U.S. antitrust enforcers have historically viewed industry consolidation suspiciously, considering it better to let troubled businesses naturally run their course. But does that view apply in the context of a rapid economic downturn, particularly where the underlying cause is an environmental health crisis?
On one hand, the American consumer benefits from competition, no matter how fleeting it may be. On the other hand, denying consolidation prolongs excess capacity and duplicative overhead costs, which drag profits and waste resources and, potentially, the overall economic health and recovery of that industry.
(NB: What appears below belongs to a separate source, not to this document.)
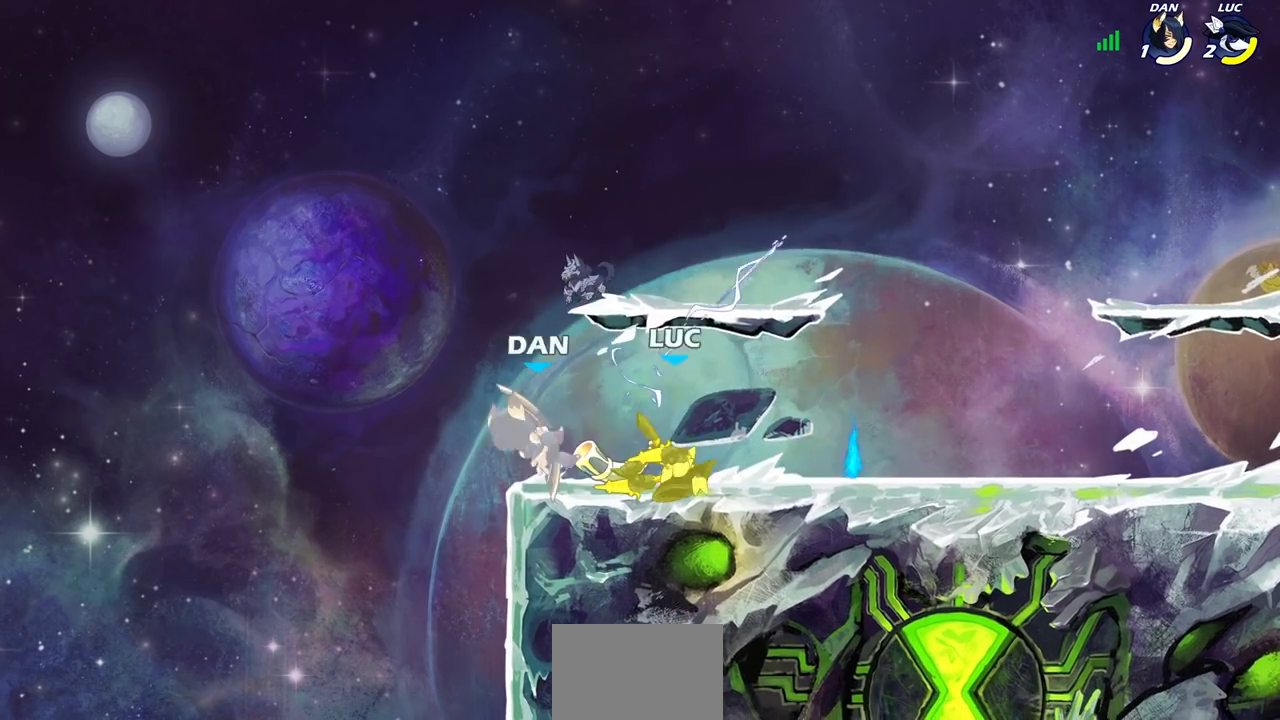
{"buttons": ["R2"], "left_stick": "left", "right_stick": "center", "events": [[67, "SQUARE", "up"], [133, "SQUARE", "down"], [217, "SQUARE", "up"], [300, "left_stick", "left"], [483, "R2", "down"]]}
There are two existing doctrines — the failing firm and flailing firm defenses — that nod in favor of, and could support, consolidation in a crisis. Still, the antitrust agencies have erected high hurdles to satisfying those defenses. They are rarely tried and even more rarely successful.
As COVID-19 has changed so much of American life, the moment demands revisiting those doctrines and asking afresh whether antitrust law should be more welcoming of distressed M&A.
An Economic Environment Ripe for Distressed M&A
Unlike prior significant economic downturns, which were primarily caused by financial market dislocations or systemic economic issues, the current downturn is driven by cratering consumer demand, first stemming from stay-at-home orders and continuing due to social distancing guidelines and a general fear of exposure to the virus.
U.S. gross domestic product for the second quarter of 2020 plummeted 32.9% on an annualized basis — the worst plunge in economic activity in history — with a large portion of that decline attributable to a sharp contraction in personal consumption.[1]
A near-term significant rebound of the broader U.S. economy seems unlikely given the uncertainty of continued or renewed federal stimuli both for businesses and individuals, consumer caution, state and local government spending cuts, and the enduring spread of the virus.[2]
While there have been some economic bright spots, the crisis has been disastrous for many sectors of the economy, notably energy, retail, travel, leisure and hospitality. The wrath of the virus has been felt by businesses large and small. National retailers and consumer-facing businesses including Hertz Corp., CEC Entertainment Inc., Brooks Brothers Group Inc. and GNC Holdings Inc. have all filed for bankruptcy protection, and hundreds of thousands of small businesses across the country have either temporarily or permanently closed.
The U.S. House of Representatives' Small Business Committee reported that 110,000 small businesses permanently closed by mid-summer, with an estimated 7.5 million additional small businesses that could be headed down the same path.[3]
The distress that many businesses face will likely force them to pursue one of two options: (1) seek an acquirer to keep them afloat or (2) sink and exit the market. Strategic acquirers with the strongest balance sheets may look to consolidate as a defensive strategy, while businesses that face a lengthy recovery may look to divestitures or to private equity, special purpose acquisition company or other white knights acquirers for survival, whether through or as an alternative to a Chapter 11 bankruptcy process.
Antitrust Review of Failing or Flailing Firm Acquisitions
Section 7 of the Clayton Antitrust Act prohibits mergers and acquisitions that may substantially lessen competition. A merger between two of only a few strong competitors may harm consumers by depriving them of choice and the benefits of a competitive rivalry to win the hearts, minds and wallets of customers.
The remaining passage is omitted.